Fig. 4. ActA accelerates ligand-mediated BMPRII endocytosis and lysosomal degradation.

a Cycloheximide-chase assay for BMPRII in PAECs treated with either vehicle or ActA (20 ng/mL) (n = 3 biologically independent cells in each group). b Representative immunocytochemistry images for GFP-tagged BMPRII (in green color) in PAECs treated with either vehicle, BMP-4 (20 ng/mL), or ActA (20 ng/mL) for 30 min. Lysosomes were visualized using LysoTracker (in magenta color). Bars: 20 μm. Similar results were obtained in three independent experiments. c, d Immunoblots and densitometric analysis for BMPRII in PAECs pretreated with either PitStop (PS) (c) or bafilomycin A (BA) (d) for 2 h, followed by treatment with either vehicle or ActA for 30 min in the presence of cycloheximide (n = 3 biologically independent cells in each group). e, f Immunocytochemistry for GFP-tagged BMPRII (in green color) and lysosomes (in magenta color) in PAECs pretreated with either PitStop (e) or bafilomycin A (f), followed by treatment with either vehicle, BMP-4, or ActA. Bars: 20 μm.

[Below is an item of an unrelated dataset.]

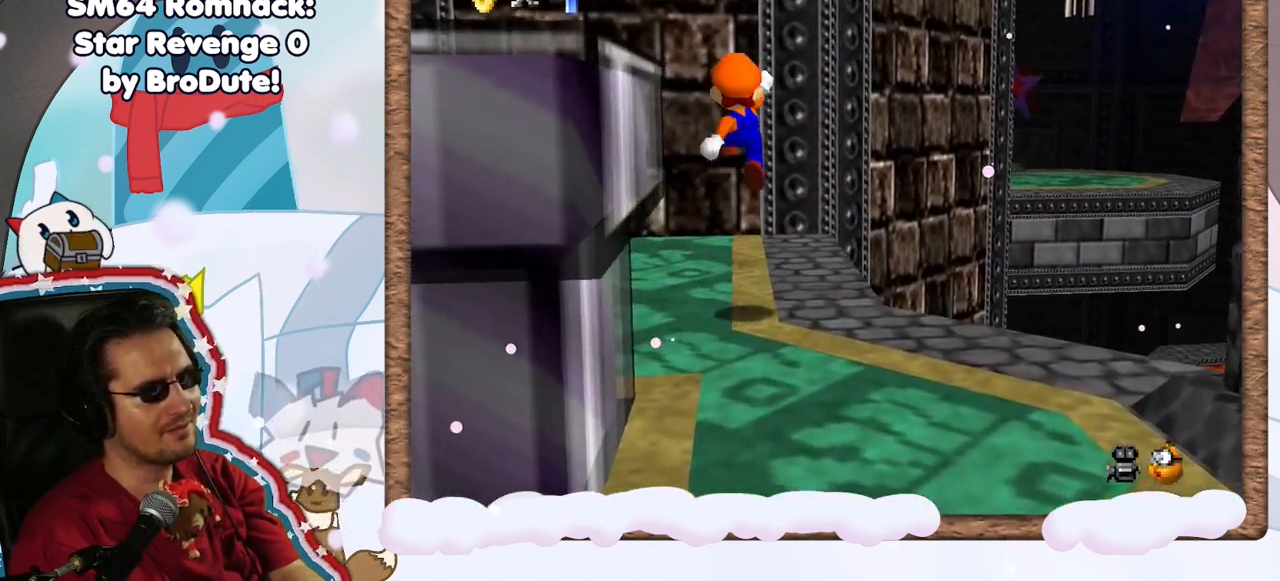
{"dt_ms": 500, "buttons": [], "left_stick": "down-right", "events": [[283, "A", "up"]]}
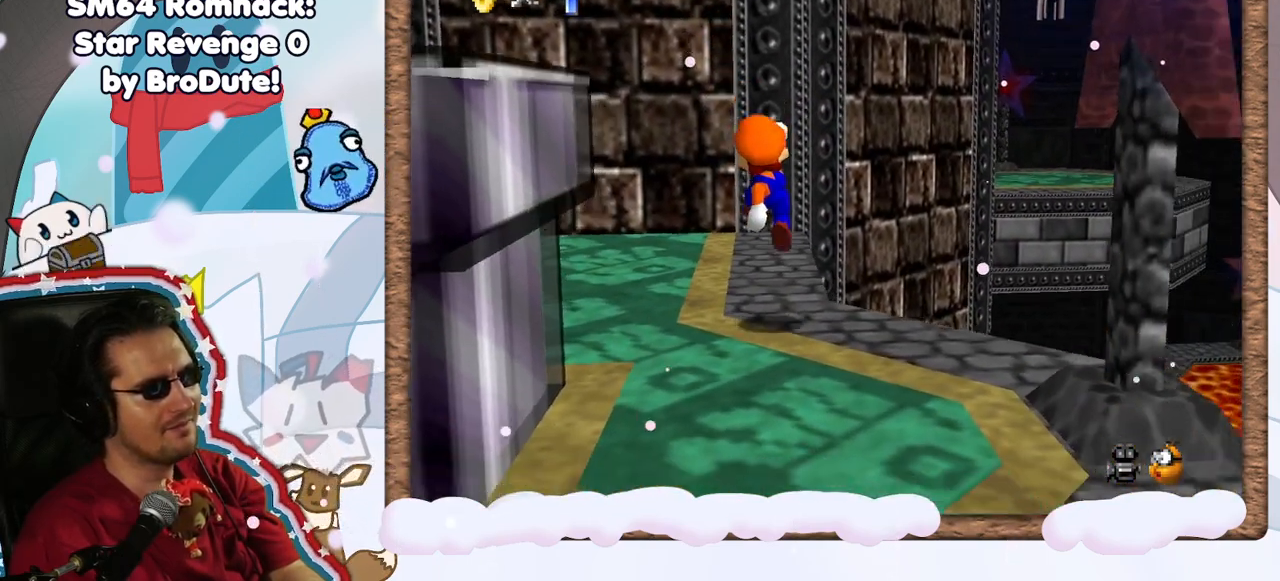
{"dt_ms": 500, "buttons": ["A"], "left_stick": "down-right", "events": [[183, "A", "down"]]}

Similar results were obtained in four independent experiments. g Representative immunoblots and densitometric analysis for serine/threonine-phosphorylated BMPRII in PAECs treated with vehicle, BMP-4, or ActA (n = 3 biologically independent cells in each group). ***P < 0.001; **P < 0.01; *P < 0.05. Exact P values are shown in the Source data file. Data are presented as the mean ± SEM. Two-sided Student’s t-test was used to analyze the differences between the vehicle and ActA-treated groups at each time point (a). One-way ANOVA with Tukey’s post hoc test for multiple comparisons was used to analyze the differences between each study group in all of the western blot quantitation procedures (c, d, and g).